Question

ABCD is a trapezium in wch AB || DC and its diagonals intersect each other at O.
Prove that: (AO/BO) = (CO/DO)

Answer 1

hy
here is your answer

given :-ABCD is a trapezium

where the AB ll DC

diagonals intersect each other at O

to prove:-(AO/BO) = (CO/DO)

construction :- let us draw a line EF ll AB ll DC

proof:- now in ΔADC

EO ll CD (because EF ll DC)

so, AE/DE=AO/CO..........(1) ( If a line is drawn parallel to one side of a triangle
to intersect the other two sides in distinct The other two sides are divided in the same ratio)


similarly in ΔDBA

EO ll. AB (EF ll AB)

so, AE/DE=BO/DO .........(2)( If a line is drawn parallel to one side of a triangle
to intersect the other two sides in distinct The other two sides are divided in the same ratio)
from (1)&(2)
AO/CO=BO/DO

AO/BO=CO/DO

hence proved

Answer 2

HEY , HERE'S THE ANSWER⏬

➡️ GIVEN : ABCD is a trapezium in which AB || DC and it's diagonal intersect each other at O.
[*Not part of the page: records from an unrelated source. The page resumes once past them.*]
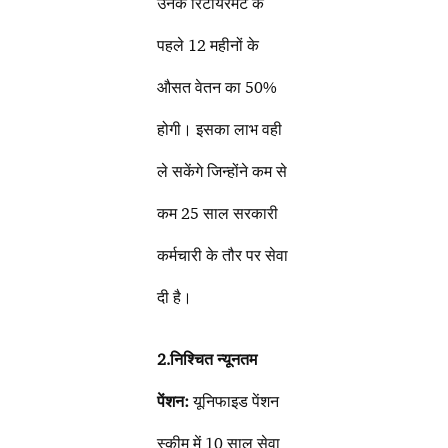
उनके रिटायरमेंट के
पहले 12 महीनों के
औसत वेतन का 50%
होगी। इसका लाभ वही
ले सकेंगे जिन्होंने कम से
कम 25 साल सरकारी
कर्मचारी के तौर पर सेवा
दी है।
2.निश्चित न्यूनतम
पेंशन:
यूनिफाइड पेंशन
स्कीम में 10 साल सेवा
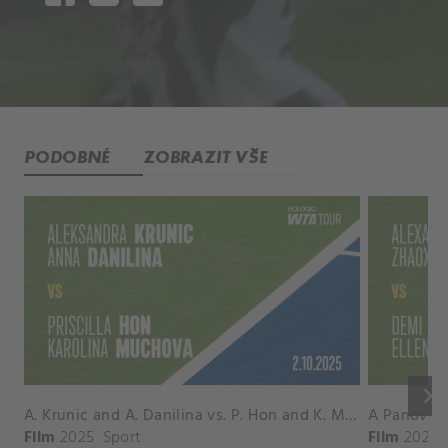
PODOBNÉ
ZOBRAZIT VŠE
keyboard_arrow_right
A. Krunic and A. Danilina vs. P. Hon and K. Muchova Match Highlights - BEIJING_Capital Group Diamond ( October 02, 2025)
Film
2025
Sport
Film
2026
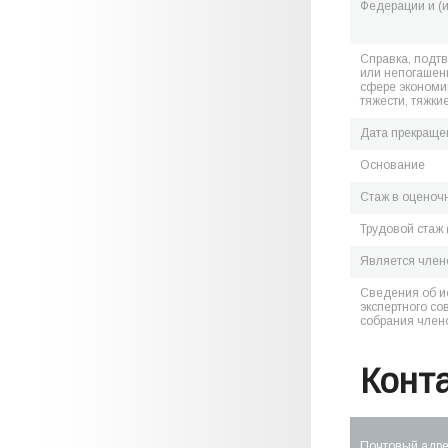
Федерации и (
Справка, подт
или непогашен
сфере экономик
тяжести, тяжки
Дата прекраще
Основание
Стаж в оценоч
Трудовой стаж 
Является чле
Сведения об и
экспертного со
собрания член
Конт
Почтовый адр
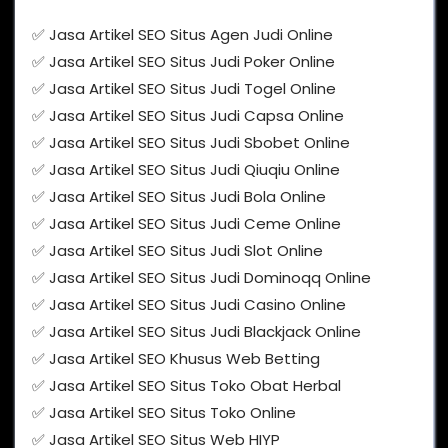
✅ Jasa Artikel SEO Situs Agen Judi Online
✅ Jasa Artikel SEO Situs Judi Poker Online
✅ Jasa Artikel SEO Situs Judi Togel Online
✅ Jasa Artikel SEO Situs Judi Capsa Online
✅ Jasa Artikel SEO Situs Judi Sbobet Online
✅ Jasa Artikel SEO Situs Judi Qiuqiu Online
✅ Jasa Artikel SEO Situs Judi Bola Online
✅ Jasa Artikel SEO Situs Judi Ceme Online
✅ Jasa Artikel SEO Situs Judi Slot Online
✅ Jasa Artikel SEO Situs Judi Dominoqq Online
✅ Jasa Artikel SEO Situs Judi Casino Online
✅ Jasa Artikel SEO Situs Judi Blackjack Online
✅ Jasa Artikel SEO Khusus Web Betting
✅ Jasa Artikel SEO Situs Toko Obat Herbal
✅ Jasa Artikel SEO Situs Toko Online
✅ Jasa Artikel SEO Situs Web HIYP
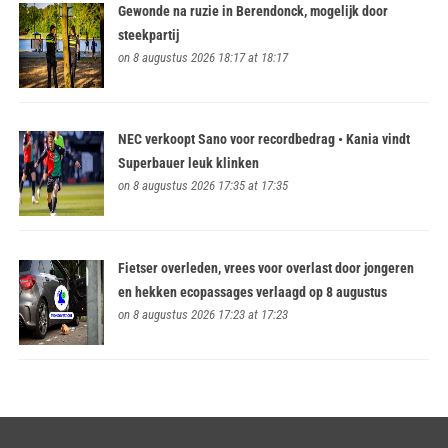
Gewonde na ruzie in Berendonck, mogelijk door
steekpartij
on 8 augustus 2026 18:17 at 18:17
NEC verkoopt Sano voor recordbedrag • Kania vindt
Superbauer leuk klinken
on 8 augustus 2026 17:35 at 17:35
Fietser overleden, vrees voor overlast door jongeren
en hekken ecopassages verlaagd op 8 augustus
on 8 augustus 2026 17:23 at 17:23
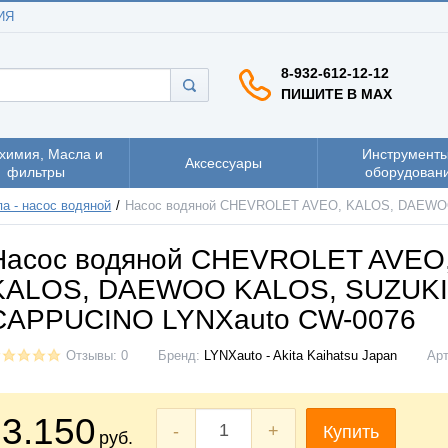
ИЯ
8-932-612-12-12
ПИШИТЕ В MAX
химия, Масла и
Инструменты
Аксессуары
фильтры
оборудован
а - насос водяной
Насос водяной CHEVROLET AVEO, KALOS, DAEWO
Насос водяной CHEVROLET AVEO
KALOS, DAEWOO KALOS, SUZUKI
CAPPUCINO LYNXauto CW-0076
Отзывы: 0
Бренд:
LYNXauto - Akita Kaihatsu Japan
Ар
3.150
-
+
Купить
руб.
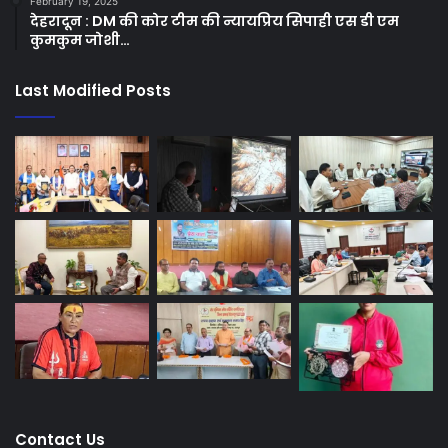
February 19, 2025
देहरादून : DM की कोर टीम की न्यायप्रिय सिपाही एस डी एम
कुमकुम जोशी…
Last Modified Posts
Contact Us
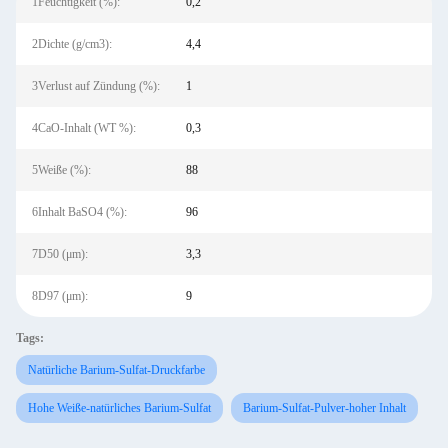
1Feuchtigkeit (%):
0,2
2Dichte (g/cm3):
4,4
3Verlust auf Zündung (%):
1
4CaO-Inhalt (WT %):
0,3
5Weiße (%):
88
6Inhalt BaSO4 (%):
96
7D50 (μm):
3,3
8D97 (μm):
9
Tags:
Natürliche Barium-Sulfat-Druckfarbe
Hohe Weiße-natürliches Barium-Sulfat
Barium-Sulfat-Pulver-hoher Inhalt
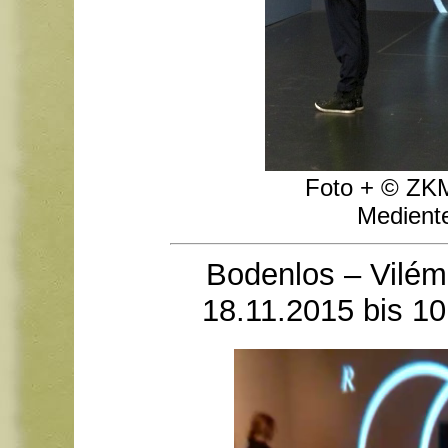
Foto + © ZKM
Mediente
Bodenlos – Vilém
18.11.2015 bis 10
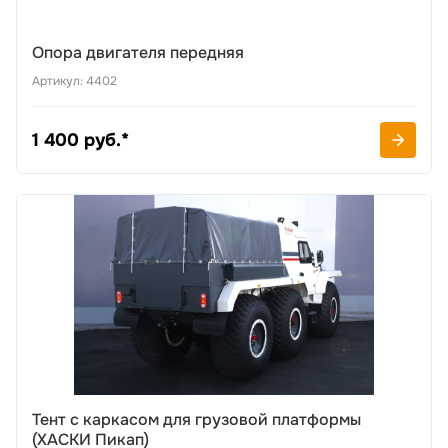
Опора двигателя передняя
Артикул: 4402
1 400 руб.*
Тент с каркасом для грузовой платформы
(ХАСКИ Пикап)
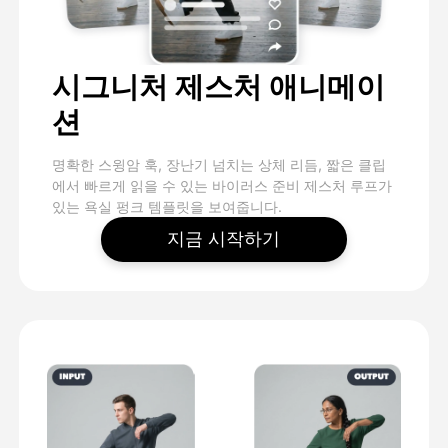
시그니처 제스처 애니메이
션
명확한 스윙암 훅, 장난기 넘치는 상체 리듬, 짧은 클립
에서 빠르게 읽을 수 있는 바이러스 준비 제스처 루프가
있는 욕실 펑크 템플릿을 보여줍니다.
지금 시작하기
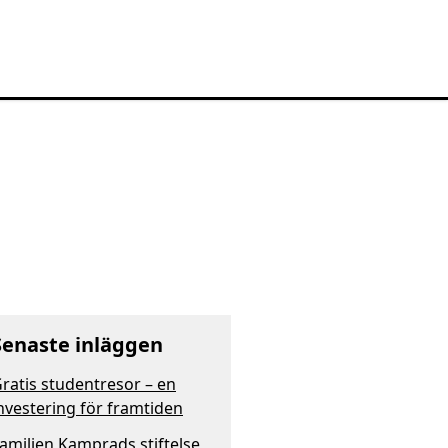
Senaste inläggen
ratis studentresor – en
nvestering för framtiden
amiljen Kamprads stiftelse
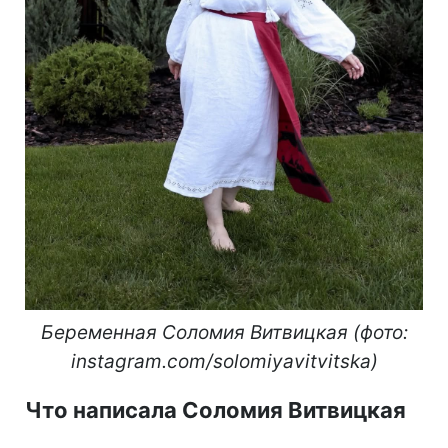
Беременная Соломия Витвицкая (фото:
instagram.com/solomiyavitvitska)
Что написала Соломия Витвицкая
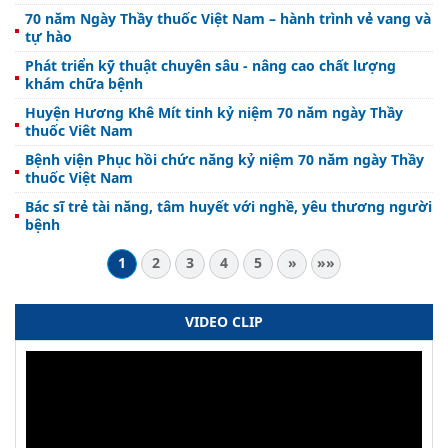
70 năm Ngày Thầy thuốc Việt Nam – hành trình vẻ vang và
tự hào
Phát triển kỹ thuật chuyên sâu - nâng cao chất lượng
khám chữa bệnh
Huyện Hương Khê Mít tinh kỷ niệm 70 năm ngày Thầy
thuốc Viêt Nam
Bệnh viện Phục hồi chức năng kỷ niệm 70 năm ngày Thầy
thuốc Việt Nam
Bác sĩ trẻ tài năng, tâm huyết với nghề, yêu thương người
bệnh
1
2
3
4
5
»
»»
VIDEO CLIP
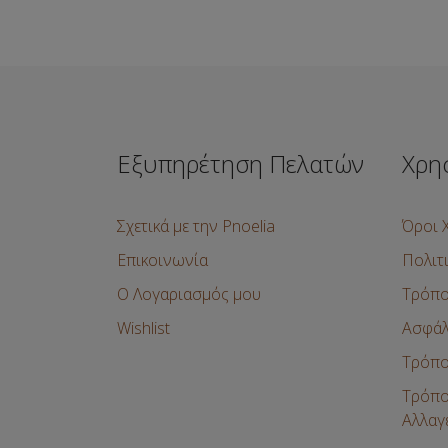
Εξυπηρέτηση Πελατών
Χρη
Σχετικά με την Pnoelia
Όροι 
Επικοινωνία
Πολιτ
Ο Λογαριασμός μου
Τρόπο
Wishlist
Ασφάλ
Τρόπο
Τρόπο
Αλλαγ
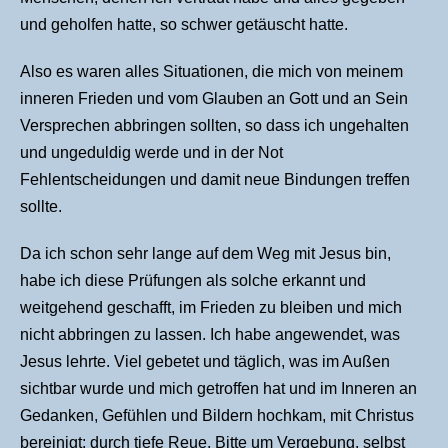
und geholfen hatte, so schwer getäuscht hatte.
Also es waren alles Situationen, die mich von meinem
inneren Frieden und vom Glauben an Gott und an Sein
Versprechen abbringen sollten, so dass ich ungehalten
und ungeduldig werde und in der Not
Fehlentscheidungen und damit neue Bindungen treffen
sollte.
Da ich schon sehr lange auf dem Weg mit Jesus bin,
habe ich diese Prüfungen als solche erkannt und
weitgehend geschafft, im Frieden zu bleiben und mich
nicht abbringen zu lassen. Ich habe angewendet, was
Jesus lehrte. Viel gebetet und täglich, was im Außen
sichtbar wurde und mich getroffen hat und im Inneren an
Gedanken, Gefühlen und Bildern hochkam, mit Christus
bereinigt: durch tiefe Reue, Bitte um Vergebung, selbst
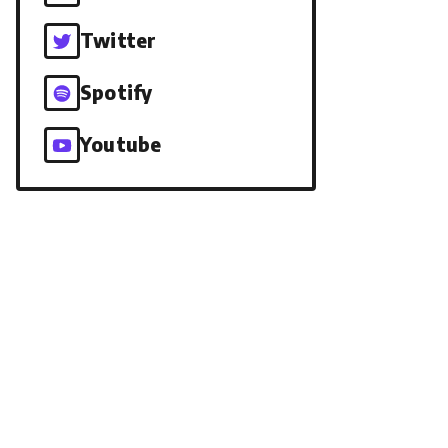
Twitter
Spotify
Youtube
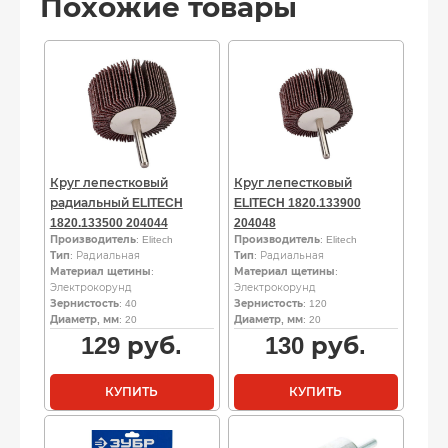
Похожие товары
Круг лепестковый
Круг лепестковый
радиальный ELITECH
ELITECH 1820.133900
1820.133500 204044
204048
Производитель
: Elitech
Производитель
: Elitech
Тип
: Радиальная
Тип
: Радиальная
Материал щетины
:
Материал щетины
:
Электрокорунд
Электрокорунд
Зернистость
: 40
Зернистость
: 120
Диаметр, мм
: 20
Диаметр, мм
: 20
129
руб.
130
руб.
КУПИТЬ
КУПИТЬ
➡️ CONSTRUCTION : Draw a line LO || DC || AB .

➡️ TO PROVE : (AO/BO) = (CO/DO)

➡️ PROOF : Let us consider ∆ADC -
(AL / LD) = (AO / OC) ----(i)
{ By THALES THEOREM }

Now , Similarly In ∆ADB -
( AL / LD ) = ( BO / DO )------(ii)

From eq. i and ii we get -

(AO/CO) = (BO/DO)
=> (AO/BO) = (CO/DO)

HOPE IT HELPS YOU ✌️!!!